__Text shown__
::::::::::
A former adviser to then opposition leader Peter Dutton, as well as then special ministers of state Ben Morton and Scott Ryan, Horner says political polling has been substantially revamped since the 2019 election in which Scott Morrison unexpectedly won against Bill Shorten.

“The models that we had back then were very primitive,” Horner tells The Saturday Paper, explaining that most pollsters were weighting their results only by age and gender. Now variables such as education and who the person voted for in the past are routinely added.

“When people calculate a poll, you can have strong weighting or a weak weighting, as a simple way to put it. Strong weighting means you’re correcting lots of variables, and weak weighting means that you’re doing light touch.”

Raw numbers matter far less than the quality of the weighting, says Horner, who weights his polls by age and education as well as other variables such as income, gender and where a person lives.

“Say you’ve got 2000 voters, and after you apply a simple weighting methodology, that might statistically act like it’s now 1800 voters and you’ve lost 10 per cent of the explanatory power by correcting some of the bias in the survey, whereas my samples would reduce it to 1200 or so,” Horner explains.

“A journalist reading a newspaper might go, ‘Well, 1800 is better than 1200 as your sample’, but that’s not necessarily the case because while the 1800-person sample might have a margin of error of 2.3 per cent, and the 1200-size sample might have a bigger margin of error of say 2.8 per cent, the 2.8 per cent margin-of-error poll might still be more accurate than the 2.3 per cent margin-of-error poll because of the underlying weighing assumptions.”

The mechanics behind modern polls have changed beyond recognition over the past decade, with the industry’s wholesale migration from telephone interviews to panels of voters assembled online who can then be called on to participate in a range of surveys.

“The panel that I use has about 40,000 people in it. You don’t ask all of them, you only ask a small segment of them at any given time,” says Horner.

From that pool, the pollster draws a sample, typically between 1000 and 2000 respondents for a national poll, chosen to reflect the broader electorate. The raw sample almost never mirrors the population perfectly, which is where weighting comes in: the results are mathematically adjusted to correct for imbalances in age, gender, education, geography and other factors.

A larger sample weighted crudely can be less accurate than a smaller sample weighted with care. As Horner puts it: if the sample does not reflect the population, “what you’re measuring is the sample, not the population”.

He uses the example of a retirement home to explain this. “Let’s say you walked into a retirement home and you asked for their voting intention. You’re going to have six people who are the care staff and 30 people who are the residents,” he says. “Now, if you were to say, ‘Well, we’re going to weight this by gender’, and then you say, ‘Wow, fantastic. One Nation and the Liberal Party are winning with 80 per cent of the two-party preferred vote!’, but it’s actually not so fantastic because you didn’t correct for the fact that almost everyone is over the age of 80. You are correctly identifying the gender split, but you’re not correctly fixing the age splits.”

Since the 2019 election, the Australian Polling Council was established, which enables member firms to stamp the council’s “quality mark” on their polls, telling readers that the research was conducted impartially and professionally, and with appropriate disclosure of the way the survey was conducted and analysed.
::::::::::
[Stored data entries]
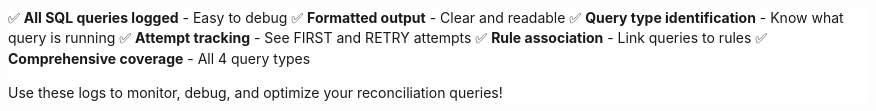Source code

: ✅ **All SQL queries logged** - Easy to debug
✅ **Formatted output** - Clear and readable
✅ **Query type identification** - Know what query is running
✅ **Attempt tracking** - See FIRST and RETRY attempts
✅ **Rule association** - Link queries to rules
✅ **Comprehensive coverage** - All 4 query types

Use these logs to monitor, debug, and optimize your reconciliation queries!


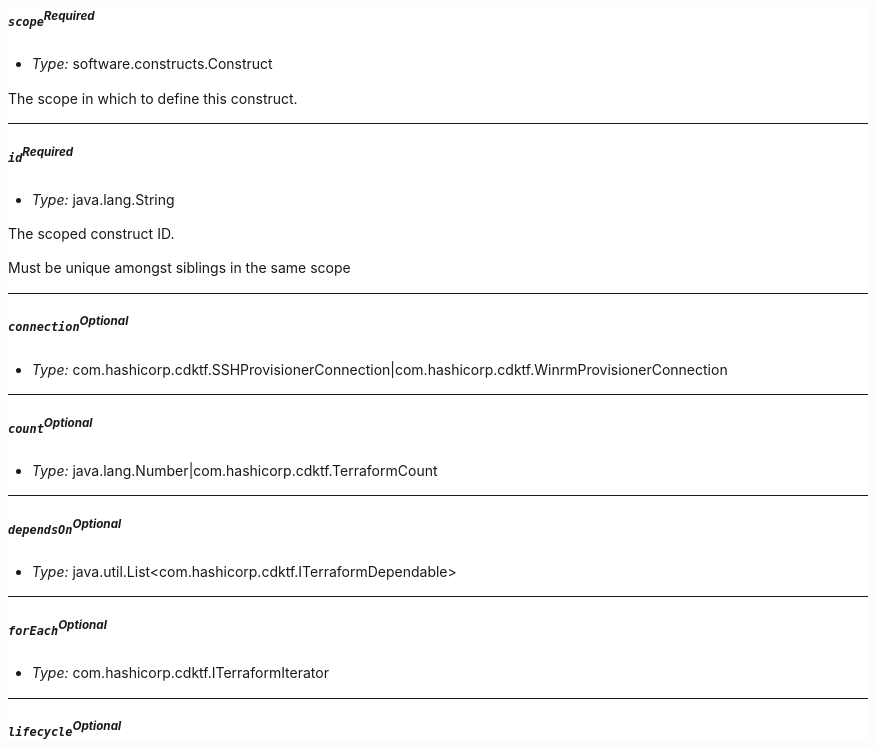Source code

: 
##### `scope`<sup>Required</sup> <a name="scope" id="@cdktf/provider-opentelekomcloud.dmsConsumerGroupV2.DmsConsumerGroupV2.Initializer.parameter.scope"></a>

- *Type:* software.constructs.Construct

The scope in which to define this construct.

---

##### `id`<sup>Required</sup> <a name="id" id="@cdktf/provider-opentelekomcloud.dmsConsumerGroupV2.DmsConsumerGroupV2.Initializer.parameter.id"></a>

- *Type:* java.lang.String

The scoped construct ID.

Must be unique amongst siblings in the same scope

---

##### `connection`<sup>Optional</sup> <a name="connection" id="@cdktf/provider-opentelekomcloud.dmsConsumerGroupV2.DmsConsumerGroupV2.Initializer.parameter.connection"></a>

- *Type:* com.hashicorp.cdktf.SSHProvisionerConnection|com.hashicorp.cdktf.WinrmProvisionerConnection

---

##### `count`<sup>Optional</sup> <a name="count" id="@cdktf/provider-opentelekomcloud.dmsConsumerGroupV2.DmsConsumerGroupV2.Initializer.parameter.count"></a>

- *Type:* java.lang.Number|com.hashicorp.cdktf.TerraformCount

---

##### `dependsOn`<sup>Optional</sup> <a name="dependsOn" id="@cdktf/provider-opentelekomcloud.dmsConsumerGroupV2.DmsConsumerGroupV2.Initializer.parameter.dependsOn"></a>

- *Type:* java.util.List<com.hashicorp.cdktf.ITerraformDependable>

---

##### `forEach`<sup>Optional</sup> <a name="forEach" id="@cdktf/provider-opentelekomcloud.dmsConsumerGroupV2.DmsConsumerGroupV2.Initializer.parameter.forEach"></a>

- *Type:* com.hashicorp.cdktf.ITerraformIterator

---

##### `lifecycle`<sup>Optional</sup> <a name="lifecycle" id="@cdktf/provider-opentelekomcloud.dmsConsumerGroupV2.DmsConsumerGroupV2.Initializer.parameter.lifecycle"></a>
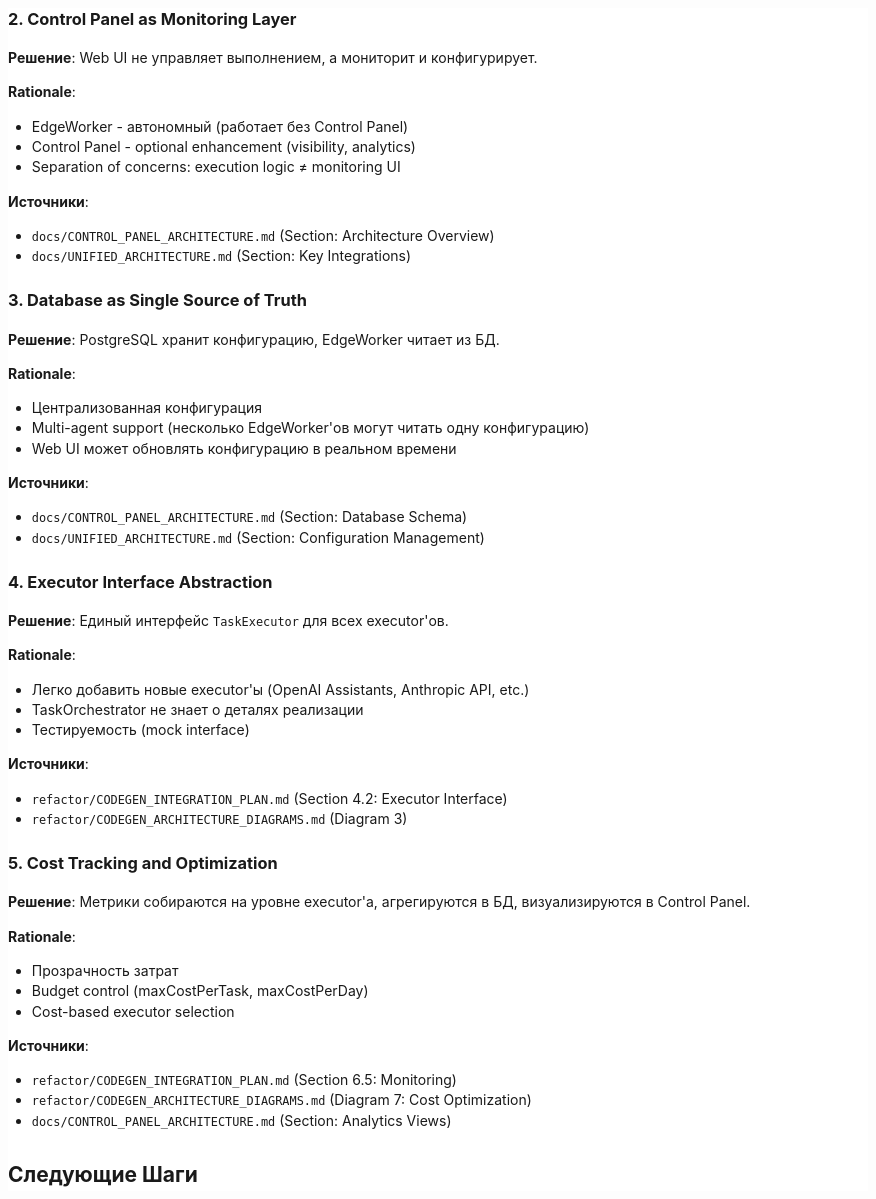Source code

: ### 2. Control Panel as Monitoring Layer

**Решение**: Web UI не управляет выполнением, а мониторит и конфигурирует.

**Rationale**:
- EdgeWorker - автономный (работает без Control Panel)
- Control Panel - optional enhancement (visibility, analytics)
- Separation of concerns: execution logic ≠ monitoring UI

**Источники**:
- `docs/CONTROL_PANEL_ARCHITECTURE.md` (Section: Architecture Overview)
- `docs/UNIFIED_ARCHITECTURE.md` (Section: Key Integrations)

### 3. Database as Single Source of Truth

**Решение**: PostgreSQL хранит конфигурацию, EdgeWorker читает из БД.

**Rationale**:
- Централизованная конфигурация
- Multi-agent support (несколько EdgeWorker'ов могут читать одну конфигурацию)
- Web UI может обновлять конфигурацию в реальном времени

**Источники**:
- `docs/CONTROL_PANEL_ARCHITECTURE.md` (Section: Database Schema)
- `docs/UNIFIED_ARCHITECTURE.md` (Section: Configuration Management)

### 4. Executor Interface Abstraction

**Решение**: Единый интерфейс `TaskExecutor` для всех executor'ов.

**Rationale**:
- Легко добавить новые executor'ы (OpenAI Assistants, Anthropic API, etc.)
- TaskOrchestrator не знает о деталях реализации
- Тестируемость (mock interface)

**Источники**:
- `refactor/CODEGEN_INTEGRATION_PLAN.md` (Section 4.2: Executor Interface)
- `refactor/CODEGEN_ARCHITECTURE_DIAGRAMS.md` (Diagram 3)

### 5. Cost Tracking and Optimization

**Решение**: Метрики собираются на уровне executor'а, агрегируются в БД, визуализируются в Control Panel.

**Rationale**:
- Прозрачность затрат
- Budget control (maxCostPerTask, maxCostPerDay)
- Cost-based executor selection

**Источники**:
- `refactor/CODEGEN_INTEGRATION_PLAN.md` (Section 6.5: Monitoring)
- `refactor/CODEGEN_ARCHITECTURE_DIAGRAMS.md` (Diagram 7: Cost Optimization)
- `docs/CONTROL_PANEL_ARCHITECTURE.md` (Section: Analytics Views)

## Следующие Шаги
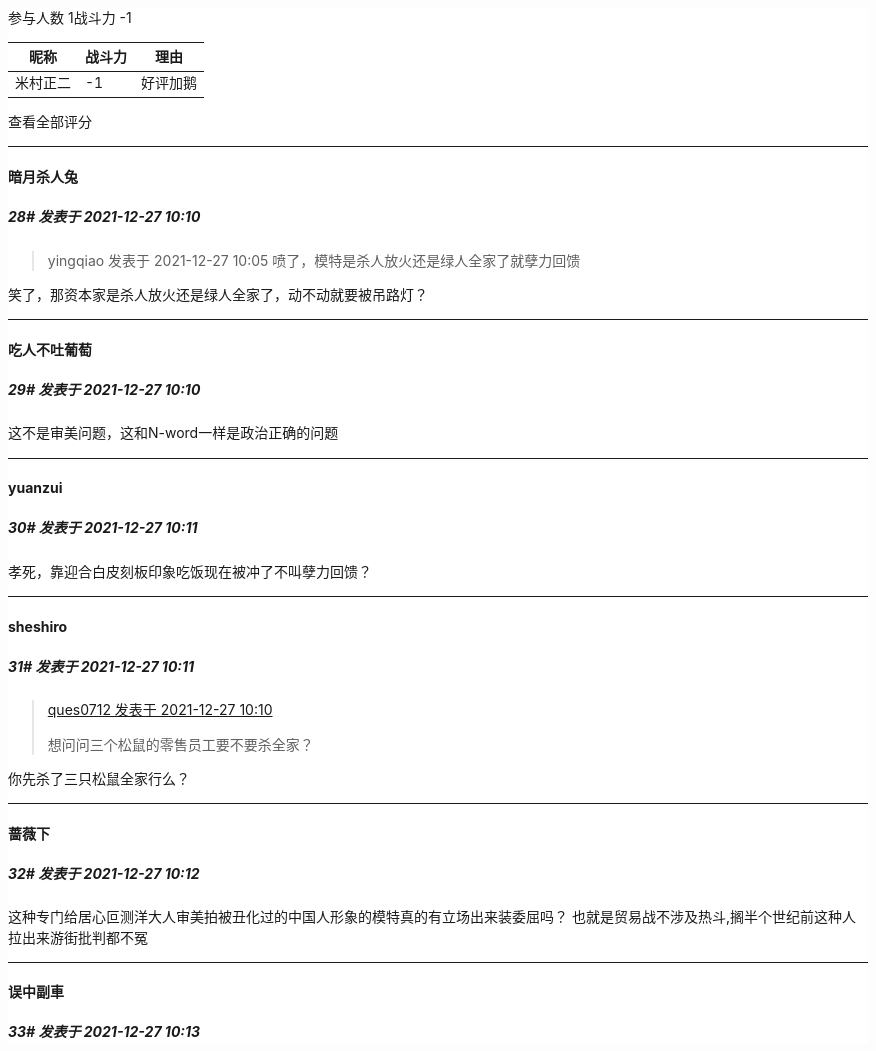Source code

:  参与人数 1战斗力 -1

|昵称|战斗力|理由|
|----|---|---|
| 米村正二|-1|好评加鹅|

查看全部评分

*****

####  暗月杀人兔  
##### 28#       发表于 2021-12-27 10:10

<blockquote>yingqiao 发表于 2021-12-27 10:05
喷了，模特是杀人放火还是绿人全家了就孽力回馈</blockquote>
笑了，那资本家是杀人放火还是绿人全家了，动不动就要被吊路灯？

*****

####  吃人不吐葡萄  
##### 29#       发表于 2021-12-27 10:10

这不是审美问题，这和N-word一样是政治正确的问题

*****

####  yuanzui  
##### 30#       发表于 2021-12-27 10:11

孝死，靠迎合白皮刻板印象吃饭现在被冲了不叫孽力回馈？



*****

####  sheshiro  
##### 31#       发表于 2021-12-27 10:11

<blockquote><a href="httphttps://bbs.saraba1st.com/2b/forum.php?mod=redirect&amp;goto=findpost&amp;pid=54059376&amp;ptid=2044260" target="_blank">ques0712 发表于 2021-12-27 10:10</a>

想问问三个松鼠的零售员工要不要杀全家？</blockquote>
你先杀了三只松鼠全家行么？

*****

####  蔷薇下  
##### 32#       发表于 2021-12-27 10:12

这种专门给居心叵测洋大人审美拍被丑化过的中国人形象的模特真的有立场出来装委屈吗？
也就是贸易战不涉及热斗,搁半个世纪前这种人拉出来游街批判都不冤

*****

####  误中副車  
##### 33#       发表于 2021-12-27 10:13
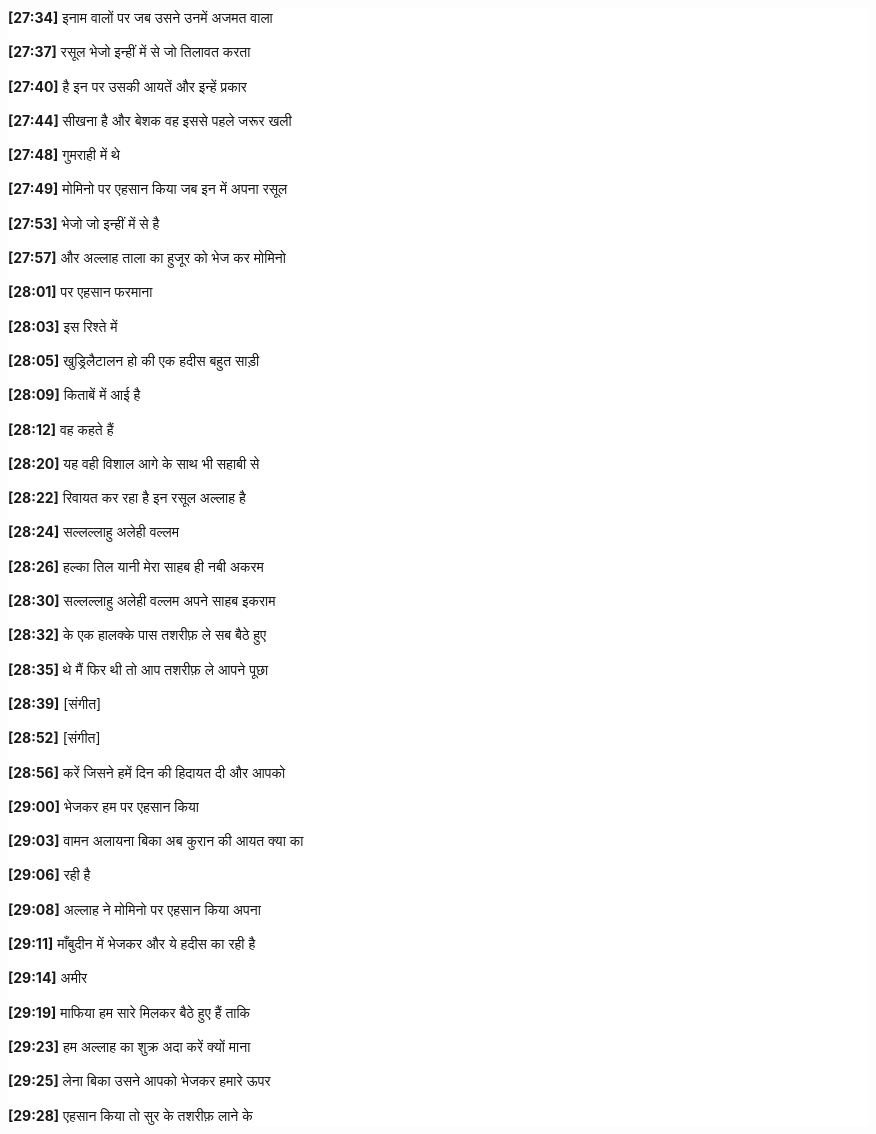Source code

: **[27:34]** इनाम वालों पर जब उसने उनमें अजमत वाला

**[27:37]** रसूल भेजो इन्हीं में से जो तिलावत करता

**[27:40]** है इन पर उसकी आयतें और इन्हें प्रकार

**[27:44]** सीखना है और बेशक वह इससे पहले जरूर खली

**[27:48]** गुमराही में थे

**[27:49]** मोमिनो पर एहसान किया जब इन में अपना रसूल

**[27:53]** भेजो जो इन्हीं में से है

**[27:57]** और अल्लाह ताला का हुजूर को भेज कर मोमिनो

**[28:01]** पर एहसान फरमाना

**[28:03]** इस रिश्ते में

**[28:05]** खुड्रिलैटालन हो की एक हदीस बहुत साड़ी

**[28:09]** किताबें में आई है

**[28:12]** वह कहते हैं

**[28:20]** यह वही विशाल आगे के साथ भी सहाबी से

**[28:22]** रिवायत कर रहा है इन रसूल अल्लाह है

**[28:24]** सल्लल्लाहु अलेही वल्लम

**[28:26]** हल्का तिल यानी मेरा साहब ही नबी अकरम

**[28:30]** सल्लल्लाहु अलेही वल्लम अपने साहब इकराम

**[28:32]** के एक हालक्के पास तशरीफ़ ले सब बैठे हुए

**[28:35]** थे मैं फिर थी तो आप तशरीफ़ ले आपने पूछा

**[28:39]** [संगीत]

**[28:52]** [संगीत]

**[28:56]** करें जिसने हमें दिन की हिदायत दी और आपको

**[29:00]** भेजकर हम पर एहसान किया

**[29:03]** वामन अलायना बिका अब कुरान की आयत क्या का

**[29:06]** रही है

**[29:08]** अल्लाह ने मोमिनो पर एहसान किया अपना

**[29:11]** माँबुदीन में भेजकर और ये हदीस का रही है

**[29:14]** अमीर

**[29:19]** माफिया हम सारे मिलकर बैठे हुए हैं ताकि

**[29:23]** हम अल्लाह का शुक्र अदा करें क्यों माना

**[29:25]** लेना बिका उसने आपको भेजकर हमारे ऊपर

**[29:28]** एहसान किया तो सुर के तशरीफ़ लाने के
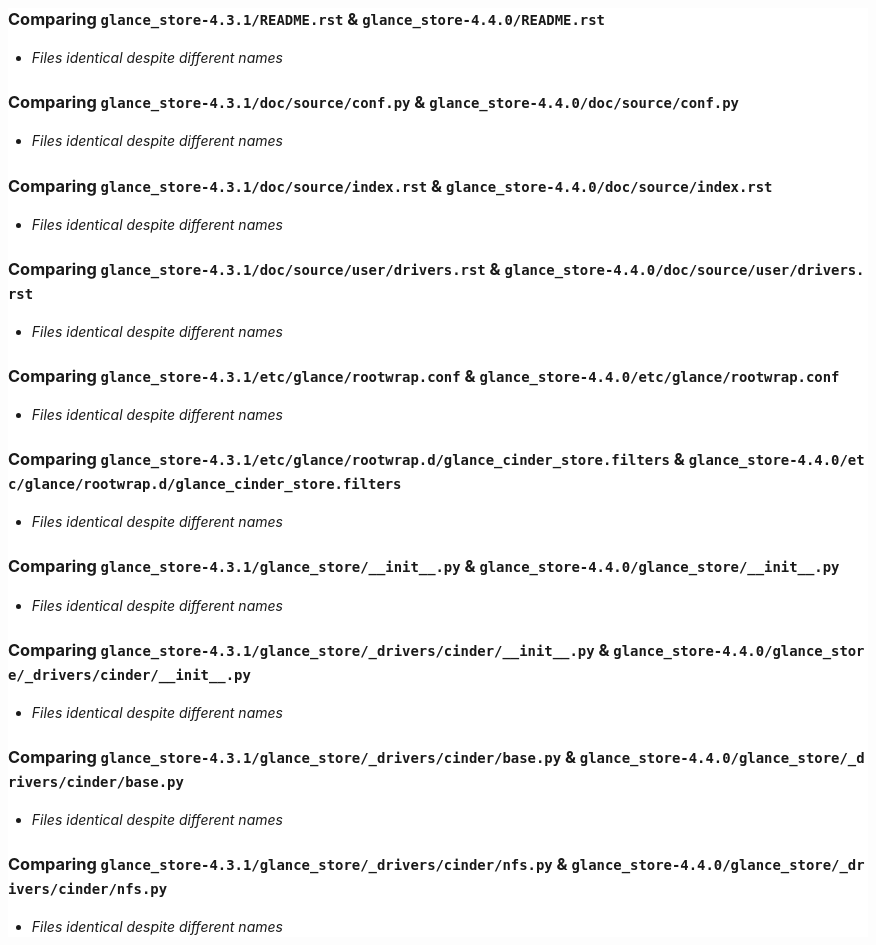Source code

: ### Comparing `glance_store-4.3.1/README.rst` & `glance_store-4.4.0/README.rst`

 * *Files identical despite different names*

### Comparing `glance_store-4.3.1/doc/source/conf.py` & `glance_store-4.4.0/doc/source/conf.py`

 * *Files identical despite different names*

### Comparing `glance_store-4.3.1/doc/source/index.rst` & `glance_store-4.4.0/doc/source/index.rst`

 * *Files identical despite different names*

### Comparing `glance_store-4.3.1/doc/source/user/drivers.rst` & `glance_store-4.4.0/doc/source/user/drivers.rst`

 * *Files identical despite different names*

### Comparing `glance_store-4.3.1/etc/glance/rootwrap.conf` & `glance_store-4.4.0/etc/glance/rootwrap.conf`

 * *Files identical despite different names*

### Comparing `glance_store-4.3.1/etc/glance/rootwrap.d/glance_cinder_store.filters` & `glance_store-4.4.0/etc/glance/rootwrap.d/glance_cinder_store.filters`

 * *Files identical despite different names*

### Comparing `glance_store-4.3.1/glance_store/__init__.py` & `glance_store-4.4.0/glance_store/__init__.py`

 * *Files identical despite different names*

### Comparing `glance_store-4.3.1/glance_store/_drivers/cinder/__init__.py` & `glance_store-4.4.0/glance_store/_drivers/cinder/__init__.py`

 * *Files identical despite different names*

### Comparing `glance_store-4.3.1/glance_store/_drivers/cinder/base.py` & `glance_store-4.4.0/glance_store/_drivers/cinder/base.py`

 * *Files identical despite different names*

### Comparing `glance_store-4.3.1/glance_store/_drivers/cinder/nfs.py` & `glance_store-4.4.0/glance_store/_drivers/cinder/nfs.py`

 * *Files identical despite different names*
::::::::::
__Set of tasks__
**a.** According to the polling text, which variables does Horner weight his own polls by? List each one.
**b.** From the polling text, return the part that opens with the words containing "Since the 2019 election, the" and closes with "conducted and analysed.".

__Results of the exercise__
**a.**
- Age
- Education
- Income
- Gender
- Where a person lives

**b.**
Since the 2019 election, the Australian Polling Council was established, which enables member firms to stamp the council’s “quality mark” on their polls, telling readers that the research was conducted impartially and professionally, and with appropriate disclosure of the way the survey was conducted and analysed.